Conclude with one complete sentence per category that states a key evaluation challenge.

In [None]:

# This piece of code is already prefilled, run it to execute it and see the results.
# Supervised classification metrics template with placeholders.

from sklearn.metrics import accuracy_score, precision_score, recall_score, f1_score, roc_auc_score, average_precision_score

# Replace these placeholders with your real outputs.
y_true = [0,1,1,0,1,0,0,1,0,1]
y_pred_proba = [0.1,0.7,0.8,0.2,0.6,0.3,0.4,0.9,0.2,0.85]
threshold = 0.5
y_pred = [1 if p >= threshold else 0 for p in y_pred_proba]

print("Accuracy:", round(accuracy_score(y_true, y_pred), 4))
print("Precision:", round(precision_score(y_true, y_pred, zero_division=0), 4))
print("Recall:", round(recall_score(y_true, y_pred, zero_division=0), 4))
print("F1-score:", round(f1_score(y_true, y_pred, zero_division=0), 4))
print("ROC-AUC:", round(roc_auc_score(y_true, y_pred_proba), 4))
print("PR-AUC (Average Precision):", round(average_precision_score(y_true, y_pred_proba), 4))

Accuracy: 1.0
Precision: 1.0
Recall: 1.0
F1-score: 1.0
ROC-AUC: 1.0
PR-AUC (Average Precision): 1.0


In [None]:

# This piece of code is already prefilled, run it to execute it and see the results.
# Unsupervised clustering metrics template with synthetic data.

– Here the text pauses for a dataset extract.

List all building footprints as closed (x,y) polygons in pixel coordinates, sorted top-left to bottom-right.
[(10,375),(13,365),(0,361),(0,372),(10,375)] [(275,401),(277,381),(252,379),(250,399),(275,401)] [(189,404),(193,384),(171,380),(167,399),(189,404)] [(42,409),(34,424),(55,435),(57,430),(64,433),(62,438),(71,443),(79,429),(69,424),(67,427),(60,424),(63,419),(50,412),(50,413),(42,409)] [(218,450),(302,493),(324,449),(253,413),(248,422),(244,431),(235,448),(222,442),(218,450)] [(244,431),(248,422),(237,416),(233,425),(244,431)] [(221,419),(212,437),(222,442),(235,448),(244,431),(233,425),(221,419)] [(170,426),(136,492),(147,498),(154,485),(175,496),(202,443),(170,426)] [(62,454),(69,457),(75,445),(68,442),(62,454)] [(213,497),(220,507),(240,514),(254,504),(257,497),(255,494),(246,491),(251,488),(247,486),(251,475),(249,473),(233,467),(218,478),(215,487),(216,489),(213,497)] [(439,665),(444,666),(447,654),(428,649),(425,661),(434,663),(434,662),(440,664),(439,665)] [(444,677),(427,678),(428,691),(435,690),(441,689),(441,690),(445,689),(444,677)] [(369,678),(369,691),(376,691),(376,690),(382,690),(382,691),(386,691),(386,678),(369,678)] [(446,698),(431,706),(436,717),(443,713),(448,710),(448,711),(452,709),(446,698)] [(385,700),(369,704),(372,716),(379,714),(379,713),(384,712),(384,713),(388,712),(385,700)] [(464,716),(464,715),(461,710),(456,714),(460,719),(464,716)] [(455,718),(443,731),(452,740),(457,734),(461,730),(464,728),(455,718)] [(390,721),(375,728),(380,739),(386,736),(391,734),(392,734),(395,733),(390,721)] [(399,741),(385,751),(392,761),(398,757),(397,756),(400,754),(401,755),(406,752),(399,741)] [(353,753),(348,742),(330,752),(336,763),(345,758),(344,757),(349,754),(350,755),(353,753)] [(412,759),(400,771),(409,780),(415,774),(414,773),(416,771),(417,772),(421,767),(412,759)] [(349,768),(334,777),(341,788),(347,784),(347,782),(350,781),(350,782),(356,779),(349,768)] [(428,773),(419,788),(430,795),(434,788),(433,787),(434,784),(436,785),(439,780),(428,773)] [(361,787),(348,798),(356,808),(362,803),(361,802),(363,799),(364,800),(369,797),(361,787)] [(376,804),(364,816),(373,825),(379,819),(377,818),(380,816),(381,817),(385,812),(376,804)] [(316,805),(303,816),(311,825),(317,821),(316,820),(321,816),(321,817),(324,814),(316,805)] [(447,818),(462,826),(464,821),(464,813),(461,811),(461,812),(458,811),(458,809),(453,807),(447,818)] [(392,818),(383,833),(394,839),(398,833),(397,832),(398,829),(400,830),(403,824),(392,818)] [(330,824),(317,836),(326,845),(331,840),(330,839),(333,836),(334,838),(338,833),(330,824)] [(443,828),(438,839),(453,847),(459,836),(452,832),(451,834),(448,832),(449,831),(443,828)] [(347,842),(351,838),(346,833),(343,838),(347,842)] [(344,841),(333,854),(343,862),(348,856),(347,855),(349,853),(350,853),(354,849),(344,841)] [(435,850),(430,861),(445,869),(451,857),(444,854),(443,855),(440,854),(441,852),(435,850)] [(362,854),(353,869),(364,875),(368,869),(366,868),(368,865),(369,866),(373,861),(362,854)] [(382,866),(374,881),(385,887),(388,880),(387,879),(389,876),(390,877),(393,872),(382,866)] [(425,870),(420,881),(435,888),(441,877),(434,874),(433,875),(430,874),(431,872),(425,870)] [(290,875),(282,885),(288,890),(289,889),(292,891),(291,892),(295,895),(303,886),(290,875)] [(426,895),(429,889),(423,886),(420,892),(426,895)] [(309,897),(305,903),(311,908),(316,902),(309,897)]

from sklearn.datasets import make_blobs
from sklearn.cluster import KMeans
from sklearn.metrics import silhouette_score

X, _ = make_blobs(n_samples=300, centers=3, random_state=42)
kmeans = KMeans(n_clusters=3, n_init="auto", random_state=42)
labels = kmeans.fit_predict(X)
sil = silhouette_score(X, labels)
print("Silhouette score (higher is better):", round(sil, 4))

print("Please explain in complete sentences when you would use the elbow method and how you would interpret it.")

Silhouette score (higher is better): 0.848
Please explain in complete sentences when you would use the elbow method and how you would interpret it.


### My answer

For supervised models, I would use cross-validation and report accuracy, precision, recall, F1-score, ROC-AUC, and PR-AUC, with class imbalance as the main challenge.

For unsupervised models, I would use silhouette score and the elbow method to evaluate clusters, with the main challenge being the lack of labels.

For reinforcement learning, I would track cumulative reward and convergence while balancing exploration and exploitation, with unstable training as the main challenge.